There has been a bevy of recent questions around how OneFS allows various clients attached to different nodes of a cluster to simultaneously read from and write to the same file. So it seemed like a good time for a quick refresher on some of the concepts and mechanics behind OneFS concurrency and distributed locking.
File locking is the mechanism that allows multiple users or processes to access data concurrently and safely. For reading data, this is a fairly straightforward process involving shared locks. With writes, however, things become more complex and require exclusive locking, since data must be kept consistent.

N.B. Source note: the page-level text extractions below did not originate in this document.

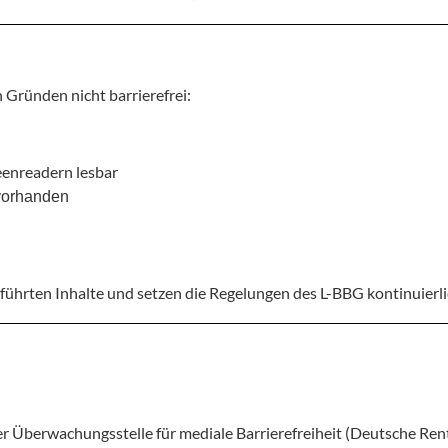
 Gründen nicht barrierefrei:
eenreadern lesbar
vorhanden
führten Inhalte und setzen die Regelungen des L-BBG kontinuierl
 der Überwachungsstelle für mediale Barrierefreiheit (Deutsche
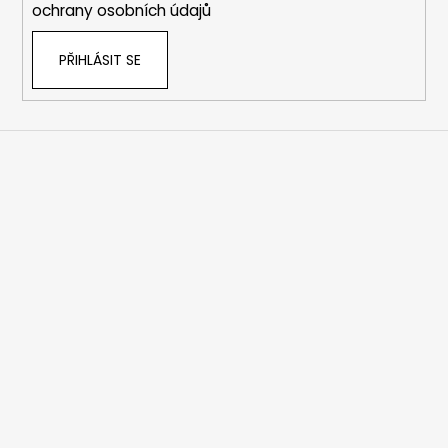
ochrany osobních údajů
PŘIHLÁSIT SE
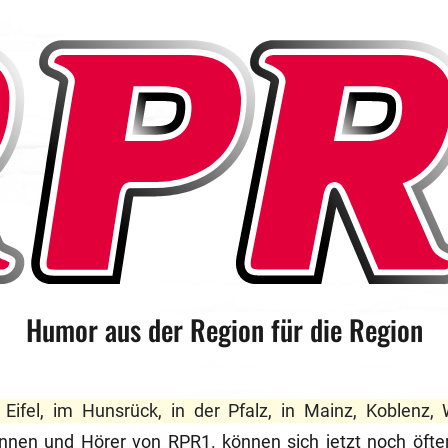
Humor aus der Region für die Region
r Eifel, im Hunsrück, in der Pfalz, in Mainz, Koblenz
innen und Hörer von RPR1. können sich jetzt noch öfte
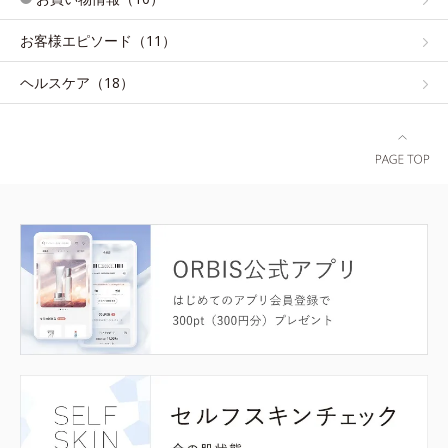
お客様エピソード（11）
ヘルスケア（18）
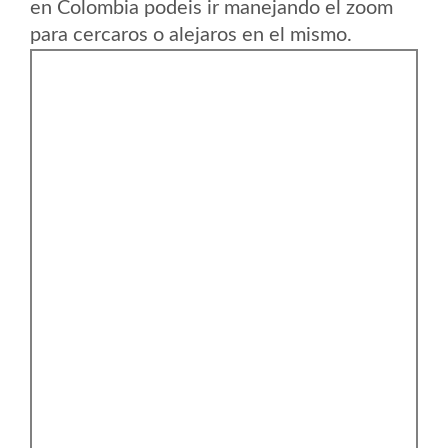
en Colombia podeis ir manejando el zoom
para cercaros o alejaros en el mismo.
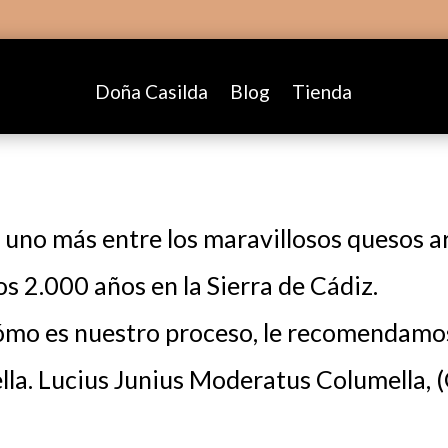
Doña Casilda
Blog
Tienda
 uno más entre los maravillosos quesos a
s 2.000 años en la Sierra de Cádiz.
 cómo es nuestro proceso, le recomendamo
la. Lucius Junius Moderatus Columella, (G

OneFS has a fully distributed lock manager that marshals locks on data across all the nodes in a storage cluster. This locking manager is highly extensible and allows for multiple lock types to support both file system locks as well as cluster-coherent protocol-level locks, such as SMB share mode locks or NFS advisory-mode locks. OneFS also has support for delegated locks such as SMB oplocks and NFSv4 delegations.
Every node in a cluster is able to act as coordinator for locking resources, and a coordinator is assigned to lockable resources based upon a hashing algorithm. This selection algorithm is designed so that the coordinator almost always ends up on a different node than the initiator of the request. When a lock is requested for a file, it can either be a shared lock or an exclusive lock. A shared lock is primarily used for reads and allows multiple users to share the lock simultaneously. An exclusive lock, on the other hand, allows only one user access to the resource at any given moment, and is typically used for writes. Exclusive lock types include:
Mark Lock: An exclusive lock resource used to synchronize the marking and sweeping processes for the Collect job engine job.
Snapshot Lock: As the name suggests, the exclusive snapshot lock which synchronizes the process of creating and deleting snapshots.
Write Lock: An exclusive lock that’s used to quiesce writes for particular operations, including snapshot creates, non-empty directory renames, and marks.
The OneFS locking infrastructure has its own terminology, and includes the following definitions:
Domain: Refers to the specific lock attributes (recursion, deadlock detection, memory use limits, etc) and context for a particular lock application. There is one definition of owner, resource, and lock types, and only locks within a particular domain may conflict.
Lock Type: Determines the contention among lockers. A shared or read lock does not contend with other types of shared or read locks, while an exclusive or write lock contends with all other types. Lock types include:
• Share Mode
• SMB byte-range
Locker: Identifies the entity which acquires a lock.
Owner: A locker which has successfully acquired a particular lock. A locker may own multiple locks of the same or different type as a result of recursive locking.
Resource: Identifies a particular lock. Lock acquisition only contends on the same resource. The resource ID is typically a LIN to associate locks with files.
Waiter: Has requested a lock, but has not yet been granted or acquired it.
Here’s an example of how threads from different nodes could request a lock from the coordinator:
1. Node 2 is selected as the lock coordinator of these resources.
2. Thread 1 from Node 4 and thread 2 from Node 3 request a shared lock on a file from Node 2 at the same time.
3. Node 2 checks if an exclusive lock exists for the requested file.
4. If no exclusive locks exist, Node 2 grants thread 1 from Node 4 and thread 2 from Node 3 shared locks on the requested file.
5. Node 3 and Node 4 are now performing a read on the requested file.
6. Thread 3 from Node 1 requests an exclusive lock for the same file as being read by Node 3 and Node 4.
7. Node 2 checks with Node 3 and Node 4 if the shared locks can be reclaimed.
8. Node 3 and Node 4 are still reading so Node 2 asks thread 3 from Node 1 to wait for a brief instant.
9. Thread 3 from Node 1 blocks until the exclusive lock is granted by Node 2 and then completes the write operation.